___ DATASET RECORDS ___

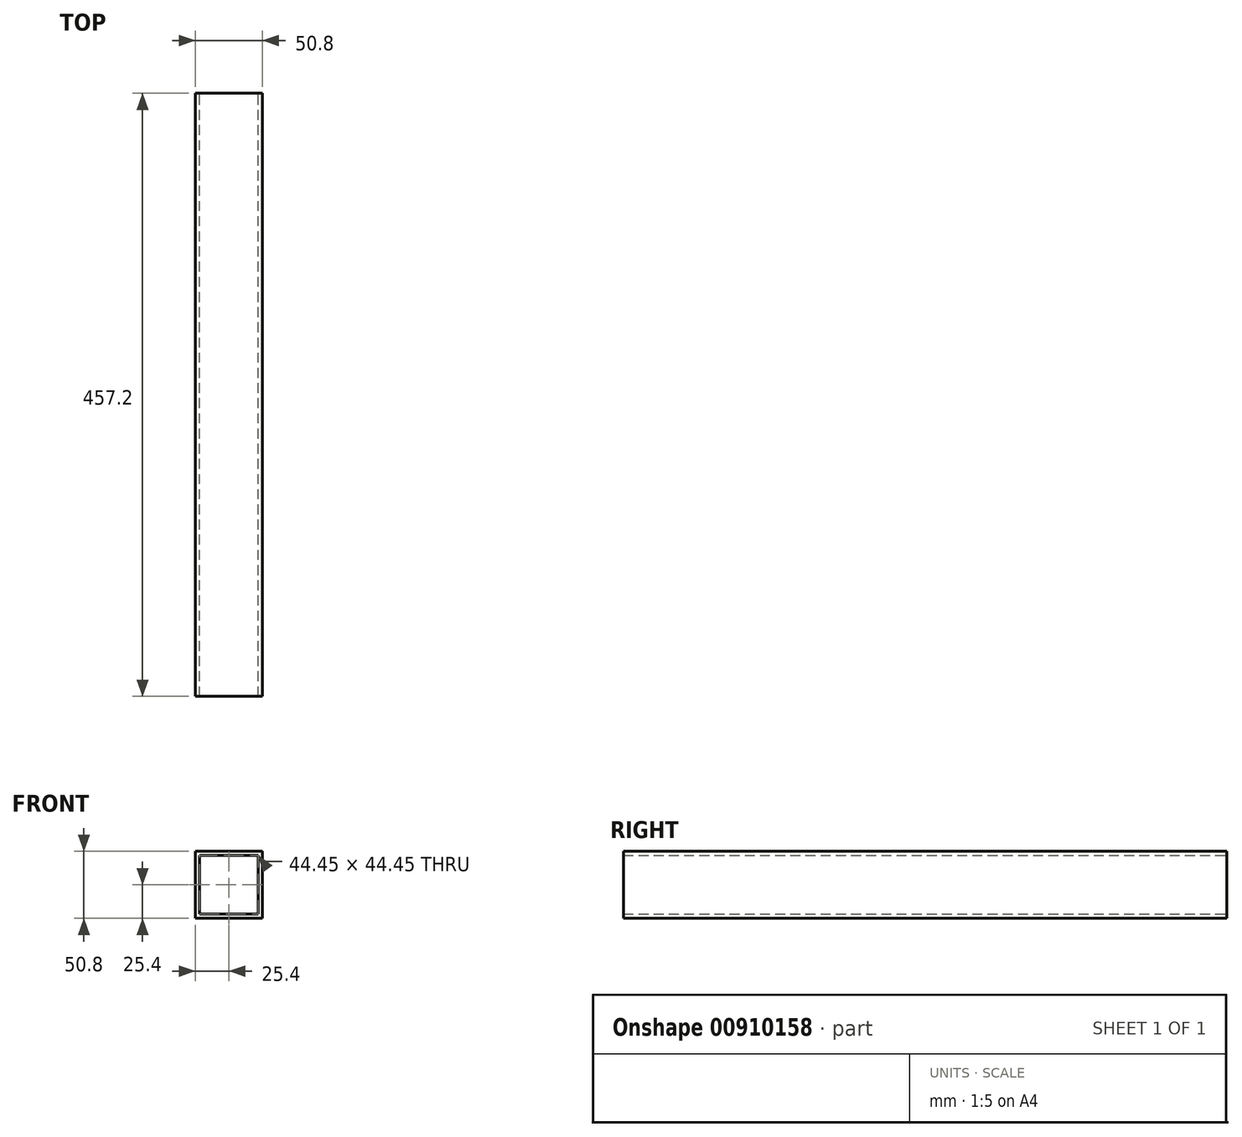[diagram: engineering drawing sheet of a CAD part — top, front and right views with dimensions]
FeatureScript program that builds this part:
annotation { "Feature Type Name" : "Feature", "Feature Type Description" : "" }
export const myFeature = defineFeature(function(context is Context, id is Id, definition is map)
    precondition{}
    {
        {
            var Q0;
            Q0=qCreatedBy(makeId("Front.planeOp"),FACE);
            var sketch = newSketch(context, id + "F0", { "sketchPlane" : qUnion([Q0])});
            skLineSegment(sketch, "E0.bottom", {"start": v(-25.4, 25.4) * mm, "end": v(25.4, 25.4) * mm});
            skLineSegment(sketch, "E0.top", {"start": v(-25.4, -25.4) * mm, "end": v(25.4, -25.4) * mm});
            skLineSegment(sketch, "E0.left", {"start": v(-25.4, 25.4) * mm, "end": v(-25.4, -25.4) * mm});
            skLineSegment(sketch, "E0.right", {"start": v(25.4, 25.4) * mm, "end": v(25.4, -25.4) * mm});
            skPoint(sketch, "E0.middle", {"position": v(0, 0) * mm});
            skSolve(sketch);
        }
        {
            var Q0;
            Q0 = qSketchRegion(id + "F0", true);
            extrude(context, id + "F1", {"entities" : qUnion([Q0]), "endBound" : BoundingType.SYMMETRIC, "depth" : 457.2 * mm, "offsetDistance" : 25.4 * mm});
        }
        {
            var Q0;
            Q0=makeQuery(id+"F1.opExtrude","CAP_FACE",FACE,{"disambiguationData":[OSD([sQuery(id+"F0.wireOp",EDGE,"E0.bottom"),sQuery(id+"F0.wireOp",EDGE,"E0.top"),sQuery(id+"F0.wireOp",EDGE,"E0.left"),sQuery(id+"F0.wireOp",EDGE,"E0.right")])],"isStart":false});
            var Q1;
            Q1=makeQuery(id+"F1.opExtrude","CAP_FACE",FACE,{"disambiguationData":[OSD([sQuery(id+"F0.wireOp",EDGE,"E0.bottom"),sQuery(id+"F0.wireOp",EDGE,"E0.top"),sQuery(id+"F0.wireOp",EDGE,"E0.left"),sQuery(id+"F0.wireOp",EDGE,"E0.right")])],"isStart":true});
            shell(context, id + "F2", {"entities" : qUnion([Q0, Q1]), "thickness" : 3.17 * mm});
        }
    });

___
___ DATASET RECORDS ___

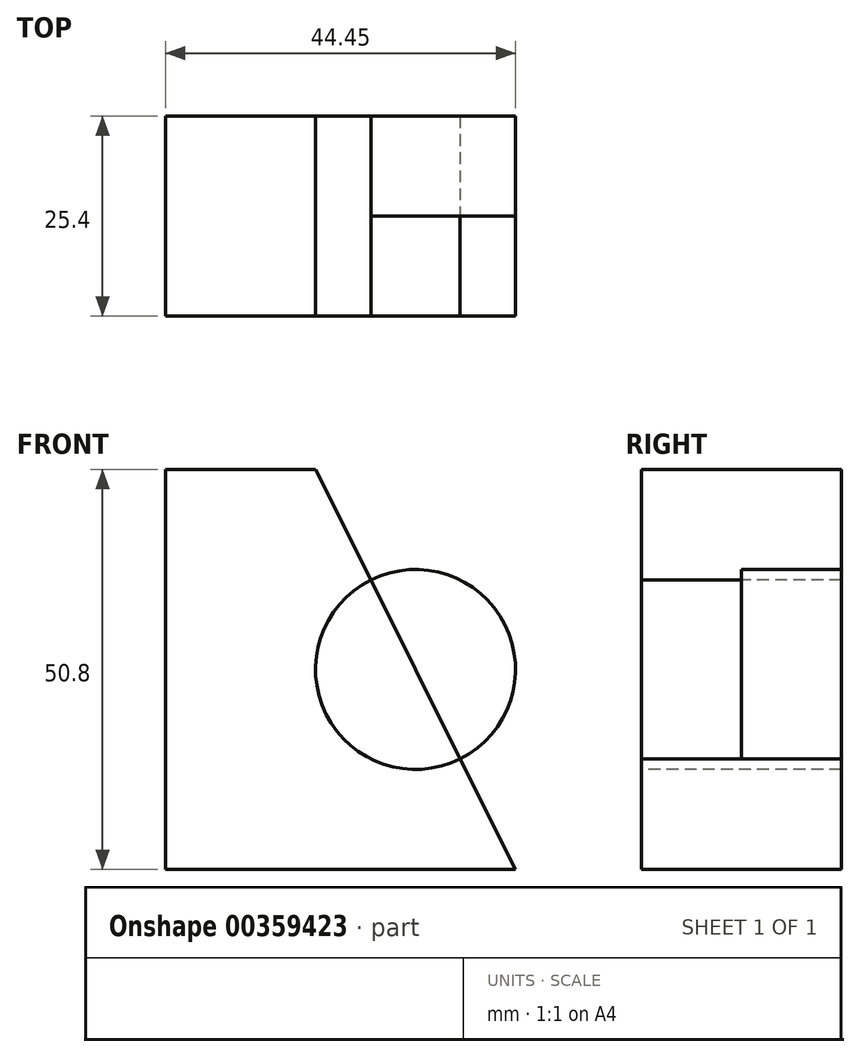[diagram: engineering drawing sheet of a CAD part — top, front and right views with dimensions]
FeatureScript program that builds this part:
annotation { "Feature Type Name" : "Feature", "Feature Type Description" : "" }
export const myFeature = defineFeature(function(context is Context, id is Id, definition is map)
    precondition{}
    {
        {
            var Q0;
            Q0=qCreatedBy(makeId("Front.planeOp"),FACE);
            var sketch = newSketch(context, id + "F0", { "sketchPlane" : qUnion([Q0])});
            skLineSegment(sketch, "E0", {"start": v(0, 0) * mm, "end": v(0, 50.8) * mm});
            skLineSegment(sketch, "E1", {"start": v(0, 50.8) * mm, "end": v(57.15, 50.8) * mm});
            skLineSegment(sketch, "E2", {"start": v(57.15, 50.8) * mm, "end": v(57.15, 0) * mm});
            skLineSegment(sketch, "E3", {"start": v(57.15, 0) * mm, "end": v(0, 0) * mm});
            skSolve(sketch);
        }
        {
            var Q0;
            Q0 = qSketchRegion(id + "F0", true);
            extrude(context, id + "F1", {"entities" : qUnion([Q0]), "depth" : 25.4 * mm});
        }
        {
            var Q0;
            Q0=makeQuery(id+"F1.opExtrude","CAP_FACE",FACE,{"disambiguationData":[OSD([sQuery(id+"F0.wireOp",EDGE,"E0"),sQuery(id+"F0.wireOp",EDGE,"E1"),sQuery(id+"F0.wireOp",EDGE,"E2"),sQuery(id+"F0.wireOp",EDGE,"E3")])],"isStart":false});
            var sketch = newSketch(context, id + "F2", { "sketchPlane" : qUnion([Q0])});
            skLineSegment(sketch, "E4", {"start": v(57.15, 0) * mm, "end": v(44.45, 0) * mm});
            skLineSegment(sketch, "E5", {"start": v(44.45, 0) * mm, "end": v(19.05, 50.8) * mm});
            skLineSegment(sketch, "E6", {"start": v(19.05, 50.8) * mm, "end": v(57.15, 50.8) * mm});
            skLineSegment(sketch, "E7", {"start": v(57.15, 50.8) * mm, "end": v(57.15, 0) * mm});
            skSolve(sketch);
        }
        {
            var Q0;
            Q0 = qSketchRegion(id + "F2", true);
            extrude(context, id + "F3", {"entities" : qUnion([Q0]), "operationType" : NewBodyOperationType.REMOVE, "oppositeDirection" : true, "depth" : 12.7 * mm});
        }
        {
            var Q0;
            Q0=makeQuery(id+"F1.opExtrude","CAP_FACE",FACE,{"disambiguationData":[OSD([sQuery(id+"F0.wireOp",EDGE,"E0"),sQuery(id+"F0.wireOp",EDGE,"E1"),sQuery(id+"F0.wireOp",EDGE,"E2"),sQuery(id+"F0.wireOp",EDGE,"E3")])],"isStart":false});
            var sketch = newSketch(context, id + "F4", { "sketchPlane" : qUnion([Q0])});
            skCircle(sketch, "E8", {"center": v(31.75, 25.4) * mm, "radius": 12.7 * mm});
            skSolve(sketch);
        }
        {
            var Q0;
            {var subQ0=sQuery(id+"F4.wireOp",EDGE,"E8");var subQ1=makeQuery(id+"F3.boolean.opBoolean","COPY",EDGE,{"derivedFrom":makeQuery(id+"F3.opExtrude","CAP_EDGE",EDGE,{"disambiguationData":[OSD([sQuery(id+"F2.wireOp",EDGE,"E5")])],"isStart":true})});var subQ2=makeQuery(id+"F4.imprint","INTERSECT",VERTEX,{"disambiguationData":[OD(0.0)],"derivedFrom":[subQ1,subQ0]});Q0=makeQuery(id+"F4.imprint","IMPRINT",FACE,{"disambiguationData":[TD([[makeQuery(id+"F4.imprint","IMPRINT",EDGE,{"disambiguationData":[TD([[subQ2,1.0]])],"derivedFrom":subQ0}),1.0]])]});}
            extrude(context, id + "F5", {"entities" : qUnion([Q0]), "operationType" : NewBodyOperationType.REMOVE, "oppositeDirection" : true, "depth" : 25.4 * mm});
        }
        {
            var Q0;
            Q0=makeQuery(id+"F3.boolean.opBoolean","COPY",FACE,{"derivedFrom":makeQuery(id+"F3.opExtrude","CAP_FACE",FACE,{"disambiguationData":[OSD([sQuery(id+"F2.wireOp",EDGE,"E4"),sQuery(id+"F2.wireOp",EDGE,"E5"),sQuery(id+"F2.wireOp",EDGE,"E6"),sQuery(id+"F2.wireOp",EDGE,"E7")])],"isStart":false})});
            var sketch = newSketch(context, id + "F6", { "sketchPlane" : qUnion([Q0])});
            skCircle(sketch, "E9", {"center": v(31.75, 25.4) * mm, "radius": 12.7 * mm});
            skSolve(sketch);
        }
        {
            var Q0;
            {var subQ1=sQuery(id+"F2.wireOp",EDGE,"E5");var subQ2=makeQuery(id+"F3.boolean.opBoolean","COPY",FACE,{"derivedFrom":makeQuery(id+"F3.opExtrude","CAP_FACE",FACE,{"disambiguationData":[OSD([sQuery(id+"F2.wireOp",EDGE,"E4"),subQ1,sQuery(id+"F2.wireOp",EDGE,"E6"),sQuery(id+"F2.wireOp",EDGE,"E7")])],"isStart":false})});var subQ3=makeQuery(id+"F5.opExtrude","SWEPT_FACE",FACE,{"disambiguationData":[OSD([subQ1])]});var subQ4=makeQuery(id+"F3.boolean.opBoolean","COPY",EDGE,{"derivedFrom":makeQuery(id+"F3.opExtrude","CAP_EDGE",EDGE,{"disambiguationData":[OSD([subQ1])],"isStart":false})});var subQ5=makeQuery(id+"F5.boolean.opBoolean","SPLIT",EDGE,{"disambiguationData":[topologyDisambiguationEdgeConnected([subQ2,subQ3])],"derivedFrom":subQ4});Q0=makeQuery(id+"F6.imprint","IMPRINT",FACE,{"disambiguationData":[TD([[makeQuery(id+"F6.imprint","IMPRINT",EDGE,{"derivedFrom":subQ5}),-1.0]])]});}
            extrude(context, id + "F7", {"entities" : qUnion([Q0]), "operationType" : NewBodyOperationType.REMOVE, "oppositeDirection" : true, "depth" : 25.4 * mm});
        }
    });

___
___ DATASET RECORDS ___

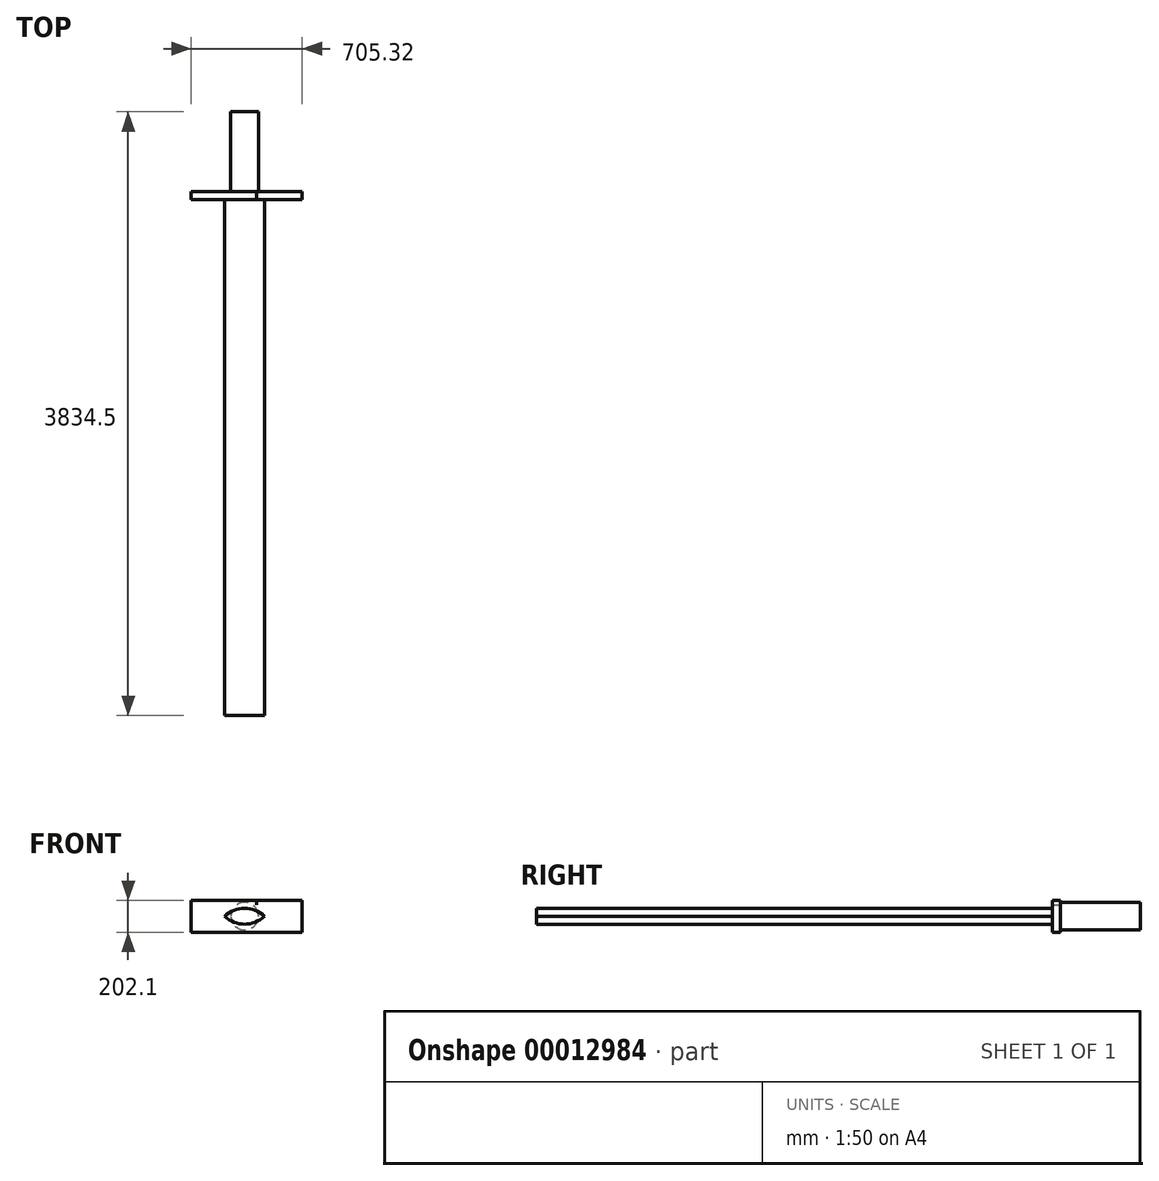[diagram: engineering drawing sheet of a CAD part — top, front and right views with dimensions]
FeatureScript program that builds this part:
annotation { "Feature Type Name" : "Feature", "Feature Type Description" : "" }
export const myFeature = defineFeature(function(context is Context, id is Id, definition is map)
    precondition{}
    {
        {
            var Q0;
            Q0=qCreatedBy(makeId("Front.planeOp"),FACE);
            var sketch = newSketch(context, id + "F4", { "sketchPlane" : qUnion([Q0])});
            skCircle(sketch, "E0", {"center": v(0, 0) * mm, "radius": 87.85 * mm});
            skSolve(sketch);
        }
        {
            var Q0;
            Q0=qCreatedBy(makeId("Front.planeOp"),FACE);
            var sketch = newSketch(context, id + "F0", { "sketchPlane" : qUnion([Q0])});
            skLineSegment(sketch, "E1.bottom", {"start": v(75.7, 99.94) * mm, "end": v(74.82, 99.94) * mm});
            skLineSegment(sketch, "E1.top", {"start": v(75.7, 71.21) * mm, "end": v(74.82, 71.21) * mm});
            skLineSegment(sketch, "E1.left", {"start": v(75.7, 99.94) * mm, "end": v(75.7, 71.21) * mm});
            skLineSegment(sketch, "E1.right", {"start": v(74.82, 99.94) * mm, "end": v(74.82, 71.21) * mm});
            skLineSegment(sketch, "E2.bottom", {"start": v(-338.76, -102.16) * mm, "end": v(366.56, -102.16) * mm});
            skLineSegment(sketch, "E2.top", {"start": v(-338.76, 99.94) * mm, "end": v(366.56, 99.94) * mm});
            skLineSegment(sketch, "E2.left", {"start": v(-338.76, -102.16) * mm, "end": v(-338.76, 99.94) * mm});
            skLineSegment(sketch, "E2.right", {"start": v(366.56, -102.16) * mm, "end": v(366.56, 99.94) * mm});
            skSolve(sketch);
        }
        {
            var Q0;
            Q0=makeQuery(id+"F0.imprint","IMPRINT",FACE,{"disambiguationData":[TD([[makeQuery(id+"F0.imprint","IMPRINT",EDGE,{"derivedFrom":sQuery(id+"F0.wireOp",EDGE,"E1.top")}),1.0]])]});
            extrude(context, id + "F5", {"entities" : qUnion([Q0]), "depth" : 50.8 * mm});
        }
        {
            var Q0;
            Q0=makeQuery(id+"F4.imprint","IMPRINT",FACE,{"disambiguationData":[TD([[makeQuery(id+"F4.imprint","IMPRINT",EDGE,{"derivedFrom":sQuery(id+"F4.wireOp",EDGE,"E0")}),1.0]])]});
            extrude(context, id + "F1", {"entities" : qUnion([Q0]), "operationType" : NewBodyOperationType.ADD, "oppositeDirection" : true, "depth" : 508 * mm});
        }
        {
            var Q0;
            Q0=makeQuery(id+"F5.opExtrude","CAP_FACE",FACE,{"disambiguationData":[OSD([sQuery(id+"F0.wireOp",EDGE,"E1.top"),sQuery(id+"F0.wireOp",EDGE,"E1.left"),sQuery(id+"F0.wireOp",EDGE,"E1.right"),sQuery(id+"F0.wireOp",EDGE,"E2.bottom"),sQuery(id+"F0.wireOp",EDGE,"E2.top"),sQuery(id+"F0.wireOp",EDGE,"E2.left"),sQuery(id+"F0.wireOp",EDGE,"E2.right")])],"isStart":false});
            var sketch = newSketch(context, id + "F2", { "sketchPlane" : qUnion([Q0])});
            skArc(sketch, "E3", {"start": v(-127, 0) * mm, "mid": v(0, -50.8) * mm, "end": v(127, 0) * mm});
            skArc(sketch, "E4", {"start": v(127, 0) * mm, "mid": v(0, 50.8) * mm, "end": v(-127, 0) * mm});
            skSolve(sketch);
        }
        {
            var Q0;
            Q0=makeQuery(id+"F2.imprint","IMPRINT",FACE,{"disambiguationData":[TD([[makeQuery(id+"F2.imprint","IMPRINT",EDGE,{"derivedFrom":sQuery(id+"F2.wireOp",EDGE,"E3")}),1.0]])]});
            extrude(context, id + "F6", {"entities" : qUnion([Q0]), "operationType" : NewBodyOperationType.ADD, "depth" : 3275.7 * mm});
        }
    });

___

## EXERCISE DESCRIPTION
Return every line from the rows above that contains the string "skArc".

## RESULT OF THE TASK
            skArc(sketch, "E3", {"start": v(-127, 0) * mm, "mid": v(0, -50.8) * mm, "end": v(127, 0) * mm});
            skArc(sketch, "E4", {"start": v(127, 0) * mm, "mid": v(0, 50.8) * mm, "end": v(-127, 0) * mm});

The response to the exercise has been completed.